I’d like to have a cleaning build that only reads in the newest transaction’s worth of data, but I’m struggling to figure out how to do this. If I look at the Spark performance of my current job, it spends an awfully long amount of time reading in the files:
Where are you transforming this data? In pipeline builder, transforms?
While there is a bit more of a complicated setup, using code repositories / transforms will give you more control. The best way to grab new rows would be to use the “added” mode in the input (docs).
Pipeline builder is a bit easier to set up but does not allow you to read the previous output. (docs). Make sure you have “incremental” selected on the input:
One debugging step would be if you’re already in transform to log the files present in your transaction to ensure you’re only reading from the latest files.
Do you have a lot of files per transaction? In the ingest settings, compacting the input files as only one file per transaction might help (if you don’t care about the names of the files).
Is there multiple transactions on the input dataset since your last build? Added will include everything since the last transaction on the output, not the most recent transaction on input.
Nope, typically only 2 files per txn (a data ingestion log and the parquet file with the data)
Hmm, there may be multiple transactions, but the downstream roughly builds right after the upstream finishes (we build the entire clean schedule right after the raw schedule, so sometimes the raw runs a few times before the whole clean finishes). At most there’d be four transactions, which still doesn’t equate to ~30k that it’s taking in right now
Are you by any chance referring to the following UI element in the history tab for the transaction/build?

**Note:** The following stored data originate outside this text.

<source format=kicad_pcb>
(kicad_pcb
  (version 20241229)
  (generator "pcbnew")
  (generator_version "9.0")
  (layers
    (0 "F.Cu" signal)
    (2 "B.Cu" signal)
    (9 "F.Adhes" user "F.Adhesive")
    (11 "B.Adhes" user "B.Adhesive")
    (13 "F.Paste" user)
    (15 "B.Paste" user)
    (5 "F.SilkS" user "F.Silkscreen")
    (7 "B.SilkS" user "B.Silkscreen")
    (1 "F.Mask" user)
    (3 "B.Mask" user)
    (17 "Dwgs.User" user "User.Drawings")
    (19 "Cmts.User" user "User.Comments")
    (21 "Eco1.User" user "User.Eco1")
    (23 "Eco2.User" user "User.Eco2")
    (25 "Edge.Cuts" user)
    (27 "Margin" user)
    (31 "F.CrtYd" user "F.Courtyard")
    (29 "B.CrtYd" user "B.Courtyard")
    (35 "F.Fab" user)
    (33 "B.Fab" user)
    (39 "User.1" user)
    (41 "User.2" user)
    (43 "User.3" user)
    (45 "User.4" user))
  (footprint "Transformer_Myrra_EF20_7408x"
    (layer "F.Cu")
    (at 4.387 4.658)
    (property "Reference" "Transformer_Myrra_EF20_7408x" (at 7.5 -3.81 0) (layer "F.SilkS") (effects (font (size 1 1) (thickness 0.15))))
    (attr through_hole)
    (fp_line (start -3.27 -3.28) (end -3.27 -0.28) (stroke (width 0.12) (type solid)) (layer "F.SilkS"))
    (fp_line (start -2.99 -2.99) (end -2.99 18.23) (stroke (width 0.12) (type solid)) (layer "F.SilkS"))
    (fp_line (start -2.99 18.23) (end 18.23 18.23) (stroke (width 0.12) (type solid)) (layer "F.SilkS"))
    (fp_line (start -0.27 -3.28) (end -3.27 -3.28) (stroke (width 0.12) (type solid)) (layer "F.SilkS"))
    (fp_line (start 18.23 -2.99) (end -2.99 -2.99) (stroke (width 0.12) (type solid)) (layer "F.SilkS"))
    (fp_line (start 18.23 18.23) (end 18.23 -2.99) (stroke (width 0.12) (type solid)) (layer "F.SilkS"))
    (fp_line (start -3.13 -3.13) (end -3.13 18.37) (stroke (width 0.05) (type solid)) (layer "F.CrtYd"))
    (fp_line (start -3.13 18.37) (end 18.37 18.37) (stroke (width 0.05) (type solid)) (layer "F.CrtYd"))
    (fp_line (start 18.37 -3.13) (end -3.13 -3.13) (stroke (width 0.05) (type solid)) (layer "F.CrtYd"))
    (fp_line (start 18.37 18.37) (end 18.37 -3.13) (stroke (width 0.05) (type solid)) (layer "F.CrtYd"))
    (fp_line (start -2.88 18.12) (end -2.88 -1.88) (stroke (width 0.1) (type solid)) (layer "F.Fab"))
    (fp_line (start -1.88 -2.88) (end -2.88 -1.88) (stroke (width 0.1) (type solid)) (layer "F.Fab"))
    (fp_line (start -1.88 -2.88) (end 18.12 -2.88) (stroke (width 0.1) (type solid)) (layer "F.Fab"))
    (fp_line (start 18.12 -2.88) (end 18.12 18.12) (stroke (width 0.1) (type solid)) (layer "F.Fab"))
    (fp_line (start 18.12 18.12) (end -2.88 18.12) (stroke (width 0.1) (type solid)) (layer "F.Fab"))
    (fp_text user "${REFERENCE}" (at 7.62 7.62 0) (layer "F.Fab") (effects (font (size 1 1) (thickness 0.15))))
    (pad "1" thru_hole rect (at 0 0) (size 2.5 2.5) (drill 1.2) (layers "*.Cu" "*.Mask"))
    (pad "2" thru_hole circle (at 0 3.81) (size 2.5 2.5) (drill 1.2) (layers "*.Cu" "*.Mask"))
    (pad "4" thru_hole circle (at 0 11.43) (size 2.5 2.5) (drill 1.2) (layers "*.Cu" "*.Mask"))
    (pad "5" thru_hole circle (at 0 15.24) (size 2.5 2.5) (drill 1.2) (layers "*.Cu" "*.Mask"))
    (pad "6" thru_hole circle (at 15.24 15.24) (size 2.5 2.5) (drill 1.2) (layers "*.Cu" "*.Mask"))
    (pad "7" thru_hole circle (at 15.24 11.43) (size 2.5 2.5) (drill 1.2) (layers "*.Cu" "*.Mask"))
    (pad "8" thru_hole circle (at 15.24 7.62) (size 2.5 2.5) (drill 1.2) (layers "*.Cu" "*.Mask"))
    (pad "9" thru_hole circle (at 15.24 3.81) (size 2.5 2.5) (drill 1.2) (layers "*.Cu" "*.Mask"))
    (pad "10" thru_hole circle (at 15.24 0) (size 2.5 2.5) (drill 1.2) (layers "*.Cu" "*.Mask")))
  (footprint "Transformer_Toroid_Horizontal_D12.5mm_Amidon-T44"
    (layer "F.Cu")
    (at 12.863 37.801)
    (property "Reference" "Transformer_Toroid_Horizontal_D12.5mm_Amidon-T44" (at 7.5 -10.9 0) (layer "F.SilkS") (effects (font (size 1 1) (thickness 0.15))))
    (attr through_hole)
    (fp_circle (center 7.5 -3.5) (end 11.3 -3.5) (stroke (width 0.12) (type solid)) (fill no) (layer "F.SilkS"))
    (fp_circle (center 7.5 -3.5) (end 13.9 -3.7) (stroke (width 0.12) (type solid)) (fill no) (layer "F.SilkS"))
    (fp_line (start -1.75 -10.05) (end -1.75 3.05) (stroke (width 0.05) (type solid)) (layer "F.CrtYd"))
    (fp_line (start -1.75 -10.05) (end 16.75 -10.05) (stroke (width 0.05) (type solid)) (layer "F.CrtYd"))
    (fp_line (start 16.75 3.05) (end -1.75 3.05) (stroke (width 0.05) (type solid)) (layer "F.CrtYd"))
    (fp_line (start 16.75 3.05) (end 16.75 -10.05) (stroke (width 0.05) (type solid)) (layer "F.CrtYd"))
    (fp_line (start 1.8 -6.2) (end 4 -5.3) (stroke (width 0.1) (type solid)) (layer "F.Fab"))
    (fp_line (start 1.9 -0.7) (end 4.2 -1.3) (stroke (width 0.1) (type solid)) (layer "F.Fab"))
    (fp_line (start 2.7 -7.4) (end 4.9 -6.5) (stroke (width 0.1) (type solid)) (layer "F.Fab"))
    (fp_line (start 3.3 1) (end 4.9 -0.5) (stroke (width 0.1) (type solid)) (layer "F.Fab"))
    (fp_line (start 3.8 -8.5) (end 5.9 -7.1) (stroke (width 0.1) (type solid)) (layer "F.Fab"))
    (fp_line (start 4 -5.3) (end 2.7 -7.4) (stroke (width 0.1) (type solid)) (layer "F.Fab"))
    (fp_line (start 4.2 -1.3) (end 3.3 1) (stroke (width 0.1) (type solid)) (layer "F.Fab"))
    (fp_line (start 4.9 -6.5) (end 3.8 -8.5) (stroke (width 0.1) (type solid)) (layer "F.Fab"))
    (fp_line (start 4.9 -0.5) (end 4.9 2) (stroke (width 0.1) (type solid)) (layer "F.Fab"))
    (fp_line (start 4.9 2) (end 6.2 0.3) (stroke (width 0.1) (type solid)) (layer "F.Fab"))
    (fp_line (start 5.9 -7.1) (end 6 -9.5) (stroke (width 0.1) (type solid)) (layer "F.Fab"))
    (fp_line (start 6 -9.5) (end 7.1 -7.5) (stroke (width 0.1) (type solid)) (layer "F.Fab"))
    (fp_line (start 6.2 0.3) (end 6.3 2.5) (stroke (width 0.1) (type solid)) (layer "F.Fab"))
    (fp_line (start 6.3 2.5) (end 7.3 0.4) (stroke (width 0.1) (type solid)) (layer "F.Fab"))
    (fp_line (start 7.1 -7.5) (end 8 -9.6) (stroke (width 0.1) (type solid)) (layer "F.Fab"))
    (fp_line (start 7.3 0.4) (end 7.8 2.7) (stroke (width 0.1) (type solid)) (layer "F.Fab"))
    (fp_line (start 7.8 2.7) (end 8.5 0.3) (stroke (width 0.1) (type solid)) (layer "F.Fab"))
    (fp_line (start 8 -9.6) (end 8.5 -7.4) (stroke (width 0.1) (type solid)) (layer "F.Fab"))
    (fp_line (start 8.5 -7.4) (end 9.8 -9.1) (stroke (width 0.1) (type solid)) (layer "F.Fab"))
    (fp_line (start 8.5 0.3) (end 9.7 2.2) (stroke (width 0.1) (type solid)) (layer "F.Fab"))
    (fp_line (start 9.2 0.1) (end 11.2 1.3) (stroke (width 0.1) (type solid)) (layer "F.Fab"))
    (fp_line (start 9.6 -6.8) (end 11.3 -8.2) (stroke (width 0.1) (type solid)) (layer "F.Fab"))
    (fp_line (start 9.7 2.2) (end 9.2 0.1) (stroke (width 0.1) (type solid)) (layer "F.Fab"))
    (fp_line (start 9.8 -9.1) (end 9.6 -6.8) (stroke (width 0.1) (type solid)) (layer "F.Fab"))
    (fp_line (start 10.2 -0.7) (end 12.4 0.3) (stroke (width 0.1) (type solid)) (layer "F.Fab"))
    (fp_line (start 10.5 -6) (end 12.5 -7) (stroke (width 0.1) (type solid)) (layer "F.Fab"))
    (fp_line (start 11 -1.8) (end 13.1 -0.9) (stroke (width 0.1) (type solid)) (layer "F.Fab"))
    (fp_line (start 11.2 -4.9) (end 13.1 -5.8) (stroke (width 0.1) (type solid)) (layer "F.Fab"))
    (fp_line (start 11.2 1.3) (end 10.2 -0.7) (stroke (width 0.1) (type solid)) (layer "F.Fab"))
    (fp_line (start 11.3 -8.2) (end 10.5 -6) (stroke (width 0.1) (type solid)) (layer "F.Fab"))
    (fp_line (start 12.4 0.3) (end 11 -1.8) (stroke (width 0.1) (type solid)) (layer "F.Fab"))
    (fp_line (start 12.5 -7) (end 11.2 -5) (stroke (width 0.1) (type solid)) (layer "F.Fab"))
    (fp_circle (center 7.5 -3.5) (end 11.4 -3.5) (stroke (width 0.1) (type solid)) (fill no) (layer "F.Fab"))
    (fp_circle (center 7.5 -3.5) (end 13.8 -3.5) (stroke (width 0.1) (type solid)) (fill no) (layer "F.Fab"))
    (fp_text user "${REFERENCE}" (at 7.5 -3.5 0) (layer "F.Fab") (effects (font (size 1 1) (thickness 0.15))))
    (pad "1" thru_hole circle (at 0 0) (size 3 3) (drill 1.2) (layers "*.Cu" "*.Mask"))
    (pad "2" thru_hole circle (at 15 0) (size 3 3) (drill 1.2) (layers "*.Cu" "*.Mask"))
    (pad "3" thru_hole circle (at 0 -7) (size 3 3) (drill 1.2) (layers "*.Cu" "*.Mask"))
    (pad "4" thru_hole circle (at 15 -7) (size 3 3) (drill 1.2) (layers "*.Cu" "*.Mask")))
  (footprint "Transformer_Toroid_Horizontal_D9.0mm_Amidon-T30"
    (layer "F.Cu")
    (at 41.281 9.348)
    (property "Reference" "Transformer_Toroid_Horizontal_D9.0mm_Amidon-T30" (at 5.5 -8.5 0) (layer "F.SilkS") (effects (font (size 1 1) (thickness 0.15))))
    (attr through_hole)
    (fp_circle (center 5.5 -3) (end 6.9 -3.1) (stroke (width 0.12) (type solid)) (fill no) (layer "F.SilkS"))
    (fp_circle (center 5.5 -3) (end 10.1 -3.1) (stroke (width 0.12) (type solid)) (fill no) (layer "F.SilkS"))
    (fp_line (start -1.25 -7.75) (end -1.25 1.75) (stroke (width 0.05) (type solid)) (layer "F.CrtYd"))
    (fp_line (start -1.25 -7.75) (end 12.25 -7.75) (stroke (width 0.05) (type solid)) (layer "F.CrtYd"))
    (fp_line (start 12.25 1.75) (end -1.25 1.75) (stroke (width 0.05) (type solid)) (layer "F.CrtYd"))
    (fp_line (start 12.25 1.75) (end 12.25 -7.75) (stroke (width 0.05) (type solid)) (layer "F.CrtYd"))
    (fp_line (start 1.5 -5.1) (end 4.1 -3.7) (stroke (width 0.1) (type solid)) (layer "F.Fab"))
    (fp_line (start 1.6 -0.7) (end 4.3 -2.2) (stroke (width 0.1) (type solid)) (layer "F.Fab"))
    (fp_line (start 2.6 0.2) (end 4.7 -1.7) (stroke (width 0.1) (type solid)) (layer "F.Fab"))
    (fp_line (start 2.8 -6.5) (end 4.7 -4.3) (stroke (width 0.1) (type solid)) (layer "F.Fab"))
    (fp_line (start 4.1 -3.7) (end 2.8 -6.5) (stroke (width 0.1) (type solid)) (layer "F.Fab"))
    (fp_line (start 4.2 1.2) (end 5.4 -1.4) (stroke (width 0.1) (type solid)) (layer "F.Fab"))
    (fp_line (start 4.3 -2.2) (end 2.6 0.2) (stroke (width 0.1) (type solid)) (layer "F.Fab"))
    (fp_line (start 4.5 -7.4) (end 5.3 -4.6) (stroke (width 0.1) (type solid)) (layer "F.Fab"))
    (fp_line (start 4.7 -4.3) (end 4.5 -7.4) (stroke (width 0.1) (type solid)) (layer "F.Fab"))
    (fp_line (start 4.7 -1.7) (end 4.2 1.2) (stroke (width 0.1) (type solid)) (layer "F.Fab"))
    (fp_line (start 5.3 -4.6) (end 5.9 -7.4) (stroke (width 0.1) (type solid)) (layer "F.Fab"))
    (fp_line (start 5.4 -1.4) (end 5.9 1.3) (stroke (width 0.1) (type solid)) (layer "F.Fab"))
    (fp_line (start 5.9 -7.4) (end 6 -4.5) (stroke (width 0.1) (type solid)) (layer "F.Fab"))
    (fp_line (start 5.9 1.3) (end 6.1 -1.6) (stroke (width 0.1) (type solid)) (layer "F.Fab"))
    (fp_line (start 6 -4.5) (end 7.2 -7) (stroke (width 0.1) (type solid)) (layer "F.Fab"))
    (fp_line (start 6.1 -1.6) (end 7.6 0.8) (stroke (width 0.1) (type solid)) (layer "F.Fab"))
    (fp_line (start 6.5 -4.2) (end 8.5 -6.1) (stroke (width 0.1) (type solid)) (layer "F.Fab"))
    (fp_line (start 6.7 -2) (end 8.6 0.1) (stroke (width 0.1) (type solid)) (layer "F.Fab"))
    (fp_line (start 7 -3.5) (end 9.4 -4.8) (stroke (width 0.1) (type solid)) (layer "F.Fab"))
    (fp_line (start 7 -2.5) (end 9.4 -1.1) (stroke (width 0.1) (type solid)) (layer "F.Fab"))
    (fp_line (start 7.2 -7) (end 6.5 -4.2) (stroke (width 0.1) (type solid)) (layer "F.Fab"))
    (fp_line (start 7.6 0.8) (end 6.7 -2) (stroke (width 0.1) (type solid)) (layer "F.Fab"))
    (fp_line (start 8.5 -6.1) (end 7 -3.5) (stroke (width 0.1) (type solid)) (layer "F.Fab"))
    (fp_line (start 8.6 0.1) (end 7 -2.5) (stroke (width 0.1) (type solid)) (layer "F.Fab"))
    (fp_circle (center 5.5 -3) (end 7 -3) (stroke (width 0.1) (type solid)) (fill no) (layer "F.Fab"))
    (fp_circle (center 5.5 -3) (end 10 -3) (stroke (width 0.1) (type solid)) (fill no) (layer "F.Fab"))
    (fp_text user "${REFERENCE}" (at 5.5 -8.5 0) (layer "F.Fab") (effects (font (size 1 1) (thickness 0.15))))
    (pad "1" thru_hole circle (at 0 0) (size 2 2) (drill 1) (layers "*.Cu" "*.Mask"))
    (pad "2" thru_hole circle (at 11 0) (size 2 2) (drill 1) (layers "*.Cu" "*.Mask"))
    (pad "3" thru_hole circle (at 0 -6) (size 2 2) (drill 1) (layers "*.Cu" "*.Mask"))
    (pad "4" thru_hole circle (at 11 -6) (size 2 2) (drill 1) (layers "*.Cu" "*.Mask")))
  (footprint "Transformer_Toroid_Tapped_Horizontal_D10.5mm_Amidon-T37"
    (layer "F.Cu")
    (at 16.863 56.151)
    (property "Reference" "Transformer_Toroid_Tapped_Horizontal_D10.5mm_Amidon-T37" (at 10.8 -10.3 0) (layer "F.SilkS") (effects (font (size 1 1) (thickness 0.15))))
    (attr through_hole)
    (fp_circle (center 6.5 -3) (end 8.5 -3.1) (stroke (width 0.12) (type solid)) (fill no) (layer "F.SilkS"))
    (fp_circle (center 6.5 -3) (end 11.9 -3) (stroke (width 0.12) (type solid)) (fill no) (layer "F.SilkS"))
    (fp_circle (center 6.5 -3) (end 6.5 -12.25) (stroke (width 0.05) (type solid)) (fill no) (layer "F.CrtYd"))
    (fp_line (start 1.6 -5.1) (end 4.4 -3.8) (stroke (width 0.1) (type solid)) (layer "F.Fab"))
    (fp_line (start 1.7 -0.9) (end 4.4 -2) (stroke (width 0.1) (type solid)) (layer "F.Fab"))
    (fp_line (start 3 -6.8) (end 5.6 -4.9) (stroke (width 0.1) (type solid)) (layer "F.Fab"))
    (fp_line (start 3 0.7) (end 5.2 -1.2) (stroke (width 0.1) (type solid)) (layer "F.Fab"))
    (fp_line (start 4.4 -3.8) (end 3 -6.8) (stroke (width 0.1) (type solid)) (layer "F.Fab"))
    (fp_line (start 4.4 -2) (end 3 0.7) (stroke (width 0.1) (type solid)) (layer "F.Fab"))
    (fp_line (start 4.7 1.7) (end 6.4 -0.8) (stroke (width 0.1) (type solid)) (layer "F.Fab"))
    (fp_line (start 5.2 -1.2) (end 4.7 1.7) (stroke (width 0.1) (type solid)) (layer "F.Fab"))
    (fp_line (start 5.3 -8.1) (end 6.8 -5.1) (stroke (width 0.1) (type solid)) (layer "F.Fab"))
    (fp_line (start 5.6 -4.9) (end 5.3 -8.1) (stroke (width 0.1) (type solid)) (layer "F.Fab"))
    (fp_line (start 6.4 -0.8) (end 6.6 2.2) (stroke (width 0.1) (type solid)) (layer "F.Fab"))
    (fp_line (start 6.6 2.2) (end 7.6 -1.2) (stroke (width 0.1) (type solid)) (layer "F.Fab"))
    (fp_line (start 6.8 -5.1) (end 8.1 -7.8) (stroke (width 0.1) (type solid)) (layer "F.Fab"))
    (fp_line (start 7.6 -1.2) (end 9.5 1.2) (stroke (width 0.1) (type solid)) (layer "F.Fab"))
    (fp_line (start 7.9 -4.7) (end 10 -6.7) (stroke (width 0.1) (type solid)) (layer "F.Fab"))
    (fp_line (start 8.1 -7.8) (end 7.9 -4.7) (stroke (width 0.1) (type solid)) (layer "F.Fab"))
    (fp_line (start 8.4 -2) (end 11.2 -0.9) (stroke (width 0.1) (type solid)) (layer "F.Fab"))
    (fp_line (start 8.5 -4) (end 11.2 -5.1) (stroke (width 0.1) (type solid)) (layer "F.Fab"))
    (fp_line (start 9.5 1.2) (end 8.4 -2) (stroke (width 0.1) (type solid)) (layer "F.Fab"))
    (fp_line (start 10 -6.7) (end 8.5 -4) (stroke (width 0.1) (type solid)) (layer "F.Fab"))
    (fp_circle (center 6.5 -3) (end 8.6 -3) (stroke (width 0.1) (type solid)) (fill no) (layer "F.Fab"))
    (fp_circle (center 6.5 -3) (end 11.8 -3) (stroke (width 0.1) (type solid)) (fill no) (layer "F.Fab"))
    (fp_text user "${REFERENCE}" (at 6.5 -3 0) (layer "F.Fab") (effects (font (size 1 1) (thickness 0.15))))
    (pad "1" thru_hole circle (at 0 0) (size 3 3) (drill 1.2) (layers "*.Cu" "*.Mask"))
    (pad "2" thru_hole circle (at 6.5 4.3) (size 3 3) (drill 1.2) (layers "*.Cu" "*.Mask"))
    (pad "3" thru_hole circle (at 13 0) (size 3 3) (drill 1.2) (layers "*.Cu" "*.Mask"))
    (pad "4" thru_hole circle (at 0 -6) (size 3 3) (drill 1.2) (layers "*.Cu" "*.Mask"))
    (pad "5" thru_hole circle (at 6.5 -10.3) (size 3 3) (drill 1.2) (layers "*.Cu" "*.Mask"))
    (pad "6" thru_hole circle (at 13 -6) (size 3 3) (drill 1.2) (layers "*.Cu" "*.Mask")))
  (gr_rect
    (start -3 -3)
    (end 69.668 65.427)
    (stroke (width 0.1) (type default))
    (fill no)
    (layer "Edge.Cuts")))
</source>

If so, you may be misinterpreting what this means - this is simply telling you the latest dataset view that the build used, not the data that was actually “read in.”
A lot of things go on in the gap between the start of the timeline and the first Spark task execution stages (query plan generation, etc.) - you can’t assume that it’s just reading in the files in that time (and in fact, the actual reading of files should happen in the subsequent Spark tasks, unless you’re doing something custom with the filesystem API).